Introduction:
When I was first prescribed Aripiprazole as a switch from Olanzapine, little did I know the journey that awaited me. Intended to address my supposed Bipolar 1 diagnosis and the weight gain associated with my previous medication, Aripiprazole brought both relief and unexpected challenges. Over a decade of being on the 15mg maintenance dose, I gradually began to realise the iatrogenic effects that manifested. In this article, I will share my personal experiences and shed light on the hidden consequences of Aripiprazole.
The Initial Effects and Challenges:
Initially, Aripiprazole offered a respite from the weight gain caused by Olanzapine, but it also dulled my mind and creativity. It felt as though my writer's block was induced, leaving me devoid of inspiration. Moreover, I developed various compulsive issues and addictions such as gambling, shopping sprees, and overeating. These challenges persisted until I mustered the courage to confront them.
Recognising the Iatrogenic Effects:
It took over eight years for me to connect the dots between Aripiprazole and my compulsive behaviours. The symptoms were characterised by an inability to control certain habits and addictions, regardless of my own willpower. This insidious nature of the iatrogenic effects made it difficult to identify the true cause of my struggles.
Impact on Well-being and Relationships:
The iatrogenic effects of Aripiprazole took a toll on both my well-being and my relationships. Financial strain resulted from my compulsive gambling, and my marriage faced significant challenges. My wife, unaware of the medication's role, grew frustrated and even threatened divorce, unaware that the medication was effectively responsible for my behaviour.

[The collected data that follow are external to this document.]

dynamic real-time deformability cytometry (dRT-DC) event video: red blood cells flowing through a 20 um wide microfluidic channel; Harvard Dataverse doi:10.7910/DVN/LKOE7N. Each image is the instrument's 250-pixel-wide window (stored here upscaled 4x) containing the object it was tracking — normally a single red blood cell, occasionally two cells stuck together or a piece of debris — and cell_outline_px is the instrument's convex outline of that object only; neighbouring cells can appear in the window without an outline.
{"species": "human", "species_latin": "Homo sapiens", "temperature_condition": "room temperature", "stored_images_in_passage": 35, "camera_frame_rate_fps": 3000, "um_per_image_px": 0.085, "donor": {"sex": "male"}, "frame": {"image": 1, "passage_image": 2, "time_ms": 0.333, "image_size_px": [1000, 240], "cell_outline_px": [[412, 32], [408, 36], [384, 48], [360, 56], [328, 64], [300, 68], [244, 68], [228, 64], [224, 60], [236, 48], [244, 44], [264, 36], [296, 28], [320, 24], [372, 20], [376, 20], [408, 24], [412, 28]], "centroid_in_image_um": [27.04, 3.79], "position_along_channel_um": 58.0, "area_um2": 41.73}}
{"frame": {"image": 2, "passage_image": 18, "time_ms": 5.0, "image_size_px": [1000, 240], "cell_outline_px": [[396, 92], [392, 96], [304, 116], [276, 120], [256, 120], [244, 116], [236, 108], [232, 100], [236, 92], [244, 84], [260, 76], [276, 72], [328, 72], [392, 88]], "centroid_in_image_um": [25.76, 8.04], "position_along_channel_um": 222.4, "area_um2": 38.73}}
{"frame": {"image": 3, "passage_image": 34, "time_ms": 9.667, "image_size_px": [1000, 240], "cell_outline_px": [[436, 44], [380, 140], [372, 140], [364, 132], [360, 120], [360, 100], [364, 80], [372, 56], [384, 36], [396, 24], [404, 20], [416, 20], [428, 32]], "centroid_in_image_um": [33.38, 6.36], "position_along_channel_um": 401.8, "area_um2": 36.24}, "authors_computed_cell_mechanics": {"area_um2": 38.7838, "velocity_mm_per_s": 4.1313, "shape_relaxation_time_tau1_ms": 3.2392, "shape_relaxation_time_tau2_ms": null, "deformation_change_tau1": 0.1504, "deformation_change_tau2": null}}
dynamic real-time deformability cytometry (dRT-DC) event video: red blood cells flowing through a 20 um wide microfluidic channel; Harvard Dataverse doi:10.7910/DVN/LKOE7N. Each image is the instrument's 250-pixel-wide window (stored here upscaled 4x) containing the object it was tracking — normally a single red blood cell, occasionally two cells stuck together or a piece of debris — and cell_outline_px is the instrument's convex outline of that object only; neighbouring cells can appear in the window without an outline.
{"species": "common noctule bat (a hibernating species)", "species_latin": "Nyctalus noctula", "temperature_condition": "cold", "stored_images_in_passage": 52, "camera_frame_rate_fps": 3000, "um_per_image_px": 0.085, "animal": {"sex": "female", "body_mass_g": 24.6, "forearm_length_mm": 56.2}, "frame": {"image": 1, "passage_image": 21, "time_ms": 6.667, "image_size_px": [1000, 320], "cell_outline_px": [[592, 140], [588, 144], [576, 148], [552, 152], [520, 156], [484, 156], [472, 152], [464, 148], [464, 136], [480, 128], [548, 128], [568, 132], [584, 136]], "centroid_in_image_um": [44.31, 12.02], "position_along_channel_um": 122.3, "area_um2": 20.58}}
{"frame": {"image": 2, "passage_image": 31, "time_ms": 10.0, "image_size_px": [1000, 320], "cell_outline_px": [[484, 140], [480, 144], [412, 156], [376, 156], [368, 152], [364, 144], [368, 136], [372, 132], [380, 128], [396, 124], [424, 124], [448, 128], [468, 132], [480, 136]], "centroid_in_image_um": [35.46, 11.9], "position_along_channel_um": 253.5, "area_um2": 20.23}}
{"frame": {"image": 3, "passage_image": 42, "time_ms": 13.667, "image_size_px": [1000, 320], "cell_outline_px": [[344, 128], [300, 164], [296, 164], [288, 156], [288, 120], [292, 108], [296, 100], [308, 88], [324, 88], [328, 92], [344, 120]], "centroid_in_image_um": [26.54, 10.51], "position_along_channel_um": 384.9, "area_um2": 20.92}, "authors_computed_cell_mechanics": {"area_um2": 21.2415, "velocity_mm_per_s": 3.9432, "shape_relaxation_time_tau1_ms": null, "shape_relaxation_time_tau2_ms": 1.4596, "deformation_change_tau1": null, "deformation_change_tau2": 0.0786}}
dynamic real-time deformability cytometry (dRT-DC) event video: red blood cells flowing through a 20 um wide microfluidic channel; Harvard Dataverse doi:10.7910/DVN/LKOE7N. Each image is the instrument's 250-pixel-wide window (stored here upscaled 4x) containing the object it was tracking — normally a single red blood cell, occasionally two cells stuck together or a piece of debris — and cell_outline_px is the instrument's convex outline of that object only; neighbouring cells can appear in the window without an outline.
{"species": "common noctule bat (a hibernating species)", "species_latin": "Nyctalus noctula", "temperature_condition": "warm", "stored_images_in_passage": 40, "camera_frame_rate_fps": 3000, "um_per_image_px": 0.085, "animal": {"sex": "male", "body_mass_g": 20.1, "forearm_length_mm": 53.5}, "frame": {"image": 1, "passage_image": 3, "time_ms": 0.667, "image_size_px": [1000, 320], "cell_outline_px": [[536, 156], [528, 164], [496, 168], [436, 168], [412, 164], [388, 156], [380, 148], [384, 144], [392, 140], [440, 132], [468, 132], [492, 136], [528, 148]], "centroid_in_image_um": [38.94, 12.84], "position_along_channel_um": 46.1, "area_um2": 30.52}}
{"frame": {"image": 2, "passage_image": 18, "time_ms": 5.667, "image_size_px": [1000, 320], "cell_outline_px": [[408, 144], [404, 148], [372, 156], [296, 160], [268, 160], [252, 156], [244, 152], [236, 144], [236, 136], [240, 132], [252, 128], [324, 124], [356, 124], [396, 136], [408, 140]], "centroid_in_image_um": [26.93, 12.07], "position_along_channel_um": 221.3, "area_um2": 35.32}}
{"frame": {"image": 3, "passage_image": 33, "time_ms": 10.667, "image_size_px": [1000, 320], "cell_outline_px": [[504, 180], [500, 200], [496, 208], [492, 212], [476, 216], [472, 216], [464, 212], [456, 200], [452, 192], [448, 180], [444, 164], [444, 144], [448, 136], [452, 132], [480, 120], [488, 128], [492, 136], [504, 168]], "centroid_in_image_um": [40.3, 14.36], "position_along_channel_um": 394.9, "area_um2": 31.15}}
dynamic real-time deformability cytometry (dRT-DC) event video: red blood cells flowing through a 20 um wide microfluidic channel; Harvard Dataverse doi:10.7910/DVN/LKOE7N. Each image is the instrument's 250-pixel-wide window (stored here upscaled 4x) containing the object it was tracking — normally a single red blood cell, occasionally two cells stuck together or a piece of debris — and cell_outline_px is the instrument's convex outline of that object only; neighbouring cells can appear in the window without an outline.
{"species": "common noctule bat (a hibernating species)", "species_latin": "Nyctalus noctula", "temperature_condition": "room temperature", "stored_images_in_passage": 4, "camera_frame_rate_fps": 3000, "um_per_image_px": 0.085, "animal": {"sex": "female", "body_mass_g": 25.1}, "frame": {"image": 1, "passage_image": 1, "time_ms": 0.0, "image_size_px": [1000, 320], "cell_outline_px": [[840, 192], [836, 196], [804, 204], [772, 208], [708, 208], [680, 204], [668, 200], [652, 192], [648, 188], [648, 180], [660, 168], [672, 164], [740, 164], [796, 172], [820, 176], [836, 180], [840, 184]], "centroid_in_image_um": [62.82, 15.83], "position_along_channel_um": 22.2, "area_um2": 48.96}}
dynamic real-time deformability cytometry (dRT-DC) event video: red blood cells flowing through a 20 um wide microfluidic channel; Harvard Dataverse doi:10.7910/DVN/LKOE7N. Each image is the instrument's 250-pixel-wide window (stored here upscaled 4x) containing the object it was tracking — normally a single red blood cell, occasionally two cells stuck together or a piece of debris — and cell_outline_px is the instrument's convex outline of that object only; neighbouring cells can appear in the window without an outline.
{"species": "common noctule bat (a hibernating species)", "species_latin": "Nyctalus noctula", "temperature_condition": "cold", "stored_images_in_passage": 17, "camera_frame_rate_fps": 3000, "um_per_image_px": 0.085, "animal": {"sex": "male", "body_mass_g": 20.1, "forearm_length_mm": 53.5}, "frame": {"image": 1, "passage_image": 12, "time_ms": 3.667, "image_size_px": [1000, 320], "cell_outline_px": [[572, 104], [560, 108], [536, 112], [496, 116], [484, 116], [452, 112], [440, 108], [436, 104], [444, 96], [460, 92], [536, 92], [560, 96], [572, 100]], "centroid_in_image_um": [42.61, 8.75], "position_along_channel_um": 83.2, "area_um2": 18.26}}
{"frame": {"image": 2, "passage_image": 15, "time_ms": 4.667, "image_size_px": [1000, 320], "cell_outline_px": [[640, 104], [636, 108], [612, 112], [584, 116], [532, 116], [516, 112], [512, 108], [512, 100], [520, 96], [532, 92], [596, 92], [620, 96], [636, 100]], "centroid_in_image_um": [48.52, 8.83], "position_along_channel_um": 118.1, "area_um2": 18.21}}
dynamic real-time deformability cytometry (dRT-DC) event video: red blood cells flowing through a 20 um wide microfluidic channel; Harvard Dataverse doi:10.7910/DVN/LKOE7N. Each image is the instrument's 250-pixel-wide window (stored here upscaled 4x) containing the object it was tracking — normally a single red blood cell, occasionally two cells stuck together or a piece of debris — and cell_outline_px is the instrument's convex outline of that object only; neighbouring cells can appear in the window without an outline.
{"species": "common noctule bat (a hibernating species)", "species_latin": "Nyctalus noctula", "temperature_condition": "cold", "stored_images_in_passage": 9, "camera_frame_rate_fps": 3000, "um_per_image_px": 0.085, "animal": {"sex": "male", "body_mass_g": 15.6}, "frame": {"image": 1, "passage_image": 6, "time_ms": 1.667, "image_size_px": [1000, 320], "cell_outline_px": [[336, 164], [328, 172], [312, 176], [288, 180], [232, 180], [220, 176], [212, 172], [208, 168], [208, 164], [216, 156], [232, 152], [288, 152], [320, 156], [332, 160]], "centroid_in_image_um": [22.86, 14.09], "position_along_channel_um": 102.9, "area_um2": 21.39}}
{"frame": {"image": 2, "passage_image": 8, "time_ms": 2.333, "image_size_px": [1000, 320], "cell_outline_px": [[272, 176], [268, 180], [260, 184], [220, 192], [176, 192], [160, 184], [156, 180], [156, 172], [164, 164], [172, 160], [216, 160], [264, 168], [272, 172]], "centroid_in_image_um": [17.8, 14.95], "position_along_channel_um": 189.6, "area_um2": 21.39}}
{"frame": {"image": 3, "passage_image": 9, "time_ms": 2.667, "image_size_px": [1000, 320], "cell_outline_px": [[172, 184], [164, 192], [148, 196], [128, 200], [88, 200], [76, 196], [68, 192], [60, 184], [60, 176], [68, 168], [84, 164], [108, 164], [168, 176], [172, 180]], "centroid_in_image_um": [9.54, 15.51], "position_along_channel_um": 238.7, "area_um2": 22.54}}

Seeking Guidance and Reducing Dosage:
After reaching a breaking point, I sought help from the UK's national problem gambling clinic. Cognitive-behavioural therapy (CBT) provided valuable insights, and an instruction was sent to reduce my Aripiprazole dosage promptly. Gradually, I tapered down from 15mg to 10mg over six months and then to 5mg over another six months. Remarkably, as the dose reduced, so did my compulsive behaviours.
The Lack of Awareness and Support:
Unfortunately, the link between Aripiprazole and compulsive addictions remains largely unrecognised. There is a lack of awareness among healthcare professionals and even within support systems. My family, at times, treated my struggles with contempt, finding it difficult to accept that the medication was to blame.
Coping and Lessons Learned:
Over time, I discovered coping strategies to manage the iatrogenic effects. Staying away from triggers related to gambling became easier as the medication dosage decreased in my system. However, it is crucial to acknowledge that over-medication is a genuine problem, and there is no one-size-fits-all maintenance dose. Better monitoring and early intervention by healthcare providers are essential to address such effects, even if it may be uncomfortable for them to discuss.
Conclusion:
My lived experience with Aripiprazole and its iatrogenic effects has been challenging yet enlightening. It is vital to shed light on the potential consequences of psychiatric medications and advocate for individualised treatment plans. By sharing our stories and demanding better awareness, we can help others navigate their own journeys and prevent unnecessary hardships caused by over-medication.
Disclaimer: The experiences shared in this article are personal and may not reflect everyone's experience with Aripiprazole. It is crucial to consult with a healthcare professional for personalised advice and guidance.
Aripiprazole has very significant dose dependent side effects. This is very common with certain anesthetic drugs like intravenous dopamine, fentanyl, ketamine etc. At higher doses Aripiprazole has dopamine stimulating like effects and many people exhibit side effects like insomnia, anxiety, compulsive behaviour (FDA black box warnings for hypersexuality and gambling), prolonged QT, arrhythmias like Torsades, and serious very troubling akathesia that can lead to suicide. Abilify Maintena should be recalled for the new "indication" (bipolar 1, autism, depression) as this is a long acting injection of 300-400 mg in a depot with a very long half life and potentially life threatening drug interactions especially with other prescribed neuroleptics and SSRI/SNRI's.
So what do you think the Abilify Maintena 400 mg "convenient" IM injection does to people?
It makes them manic, anxious psychotic, unable to sleep, suffer from severe akathesia and can even lead to suicide. The Aristrada 800 mg dose every 2 months even worse!